__WORK REQUIRED__. Wherever the string "Squamous" occurs in a line of these records, report that line.

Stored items
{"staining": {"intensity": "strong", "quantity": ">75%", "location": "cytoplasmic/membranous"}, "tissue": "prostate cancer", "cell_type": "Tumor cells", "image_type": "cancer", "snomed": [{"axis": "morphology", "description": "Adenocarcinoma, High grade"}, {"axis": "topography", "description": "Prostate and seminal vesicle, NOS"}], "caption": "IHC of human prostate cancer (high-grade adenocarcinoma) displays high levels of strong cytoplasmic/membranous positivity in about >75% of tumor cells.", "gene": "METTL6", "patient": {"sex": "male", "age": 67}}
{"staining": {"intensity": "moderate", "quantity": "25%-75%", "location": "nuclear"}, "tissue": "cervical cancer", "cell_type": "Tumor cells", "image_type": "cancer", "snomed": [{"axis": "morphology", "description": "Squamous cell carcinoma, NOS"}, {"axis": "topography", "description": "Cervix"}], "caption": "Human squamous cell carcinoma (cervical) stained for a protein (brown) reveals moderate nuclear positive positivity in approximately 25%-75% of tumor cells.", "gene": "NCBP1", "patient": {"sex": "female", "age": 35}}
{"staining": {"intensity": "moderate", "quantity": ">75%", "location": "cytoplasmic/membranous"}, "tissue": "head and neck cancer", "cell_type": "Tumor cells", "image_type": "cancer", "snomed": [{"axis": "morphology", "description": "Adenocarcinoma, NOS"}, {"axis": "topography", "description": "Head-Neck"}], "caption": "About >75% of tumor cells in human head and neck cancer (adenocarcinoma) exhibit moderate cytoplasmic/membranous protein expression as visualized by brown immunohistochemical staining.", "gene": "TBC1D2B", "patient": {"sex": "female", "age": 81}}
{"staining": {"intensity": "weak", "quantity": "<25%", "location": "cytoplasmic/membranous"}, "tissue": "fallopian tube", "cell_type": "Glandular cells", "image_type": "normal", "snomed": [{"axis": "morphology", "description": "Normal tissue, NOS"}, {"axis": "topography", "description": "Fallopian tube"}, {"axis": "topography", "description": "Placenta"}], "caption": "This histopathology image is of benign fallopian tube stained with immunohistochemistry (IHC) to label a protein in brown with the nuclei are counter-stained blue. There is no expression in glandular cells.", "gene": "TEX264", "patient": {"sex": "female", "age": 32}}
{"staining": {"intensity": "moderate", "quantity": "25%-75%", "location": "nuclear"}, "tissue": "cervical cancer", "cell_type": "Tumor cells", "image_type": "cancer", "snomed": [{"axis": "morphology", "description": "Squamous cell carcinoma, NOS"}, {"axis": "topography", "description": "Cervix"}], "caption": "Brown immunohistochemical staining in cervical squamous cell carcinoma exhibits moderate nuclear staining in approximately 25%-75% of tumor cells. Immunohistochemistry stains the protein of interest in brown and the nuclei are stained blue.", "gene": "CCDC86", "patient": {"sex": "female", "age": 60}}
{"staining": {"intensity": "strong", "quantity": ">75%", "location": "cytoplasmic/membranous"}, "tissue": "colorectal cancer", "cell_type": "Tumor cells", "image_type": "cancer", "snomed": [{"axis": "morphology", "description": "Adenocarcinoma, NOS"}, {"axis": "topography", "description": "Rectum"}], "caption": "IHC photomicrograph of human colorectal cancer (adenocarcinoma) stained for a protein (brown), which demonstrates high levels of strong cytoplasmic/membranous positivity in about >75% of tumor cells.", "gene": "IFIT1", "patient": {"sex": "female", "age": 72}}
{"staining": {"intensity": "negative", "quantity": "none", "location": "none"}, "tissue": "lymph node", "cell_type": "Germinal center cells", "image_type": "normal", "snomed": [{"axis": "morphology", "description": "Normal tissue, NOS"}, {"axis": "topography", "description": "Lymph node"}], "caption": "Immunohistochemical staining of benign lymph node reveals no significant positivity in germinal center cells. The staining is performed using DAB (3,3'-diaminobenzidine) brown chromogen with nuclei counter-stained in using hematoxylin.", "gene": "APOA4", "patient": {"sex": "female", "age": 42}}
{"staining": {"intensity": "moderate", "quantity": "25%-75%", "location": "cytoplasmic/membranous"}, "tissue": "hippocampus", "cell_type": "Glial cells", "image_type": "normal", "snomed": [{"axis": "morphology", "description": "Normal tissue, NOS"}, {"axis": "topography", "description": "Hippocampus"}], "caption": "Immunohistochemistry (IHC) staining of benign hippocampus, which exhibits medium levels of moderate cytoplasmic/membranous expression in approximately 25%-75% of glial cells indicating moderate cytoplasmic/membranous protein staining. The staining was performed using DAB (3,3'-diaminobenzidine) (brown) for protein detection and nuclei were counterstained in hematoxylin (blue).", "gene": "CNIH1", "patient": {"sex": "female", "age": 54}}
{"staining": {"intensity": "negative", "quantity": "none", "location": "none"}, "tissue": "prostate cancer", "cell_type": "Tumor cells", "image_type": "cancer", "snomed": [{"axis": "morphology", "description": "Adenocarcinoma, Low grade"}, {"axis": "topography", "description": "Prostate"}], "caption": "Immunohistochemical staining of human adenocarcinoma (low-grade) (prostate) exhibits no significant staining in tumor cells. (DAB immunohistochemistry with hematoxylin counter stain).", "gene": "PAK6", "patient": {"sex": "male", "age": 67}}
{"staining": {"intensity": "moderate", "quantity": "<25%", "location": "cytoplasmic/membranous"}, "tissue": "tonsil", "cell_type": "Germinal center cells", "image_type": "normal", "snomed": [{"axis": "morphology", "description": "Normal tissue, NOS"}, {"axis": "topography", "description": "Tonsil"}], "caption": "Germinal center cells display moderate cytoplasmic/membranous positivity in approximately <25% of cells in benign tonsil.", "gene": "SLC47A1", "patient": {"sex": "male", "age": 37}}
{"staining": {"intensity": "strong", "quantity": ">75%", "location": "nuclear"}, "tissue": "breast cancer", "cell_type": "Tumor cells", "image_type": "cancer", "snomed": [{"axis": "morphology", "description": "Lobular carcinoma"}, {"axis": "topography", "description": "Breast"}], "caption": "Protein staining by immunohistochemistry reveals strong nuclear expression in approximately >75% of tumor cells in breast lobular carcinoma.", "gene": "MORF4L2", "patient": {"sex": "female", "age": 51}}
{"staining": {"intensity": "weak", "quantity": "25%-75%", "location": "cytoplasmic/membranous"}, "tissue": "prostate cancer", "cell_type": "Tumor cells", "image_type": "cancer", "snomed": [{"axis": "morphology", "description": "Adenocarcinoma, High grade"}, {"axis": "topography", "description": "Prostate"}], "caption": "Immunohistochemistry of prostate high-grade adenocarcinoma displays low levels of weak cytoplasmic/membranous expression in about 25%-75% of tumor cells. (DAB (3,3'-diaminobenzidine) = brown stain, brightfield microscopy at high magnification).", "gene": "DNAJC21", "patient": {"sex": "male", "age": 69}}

__EXERCISE RESULT__.
{"staining": {"intensity": "moderate", "quantity": "25%-75%", "location": "nuclear"}, "tissue": "cervical cancer", "cell_type": "Tumor cells", "image_type": "cancer", "snomed": [{"axis": "morphology", "description": "Squamous cell carcinoma, NOS"}, {"axis": "topography", "description": "Cervix"}], "caption": "Human squamous cell carcinoma (cervical) stained for a protein (brown) reveals moderate nuclear positive positivity in approximately 25%-75% of tumor cells.", "gene": "NCBP1", "patient": {"sex": "female", "age": 35}}
{"staining": {"intensity": "moderate", "quantity": "25%-75%", "location": "nuclear"}, "tissue": "cervical cancer", "cell_type": "Tumor cells", "image_type": "cancer", "snomed": [{"axis": "morphology", "description": "Squamous cell carcinoma, NOS"}, {"axis": "topography", "description": "Cervix"}], "caption": "Brown immunohistochemical staining in cervical squamous cell carcinoma exhibits moderate nuclear staining in approximately 25%-75% of tumor cells. Immunohistochemistry stains the protein of interest in brown and the nuclei are stained blue.", "gene": "CCDC86", "patient": {"sex": "female", "age": 60}}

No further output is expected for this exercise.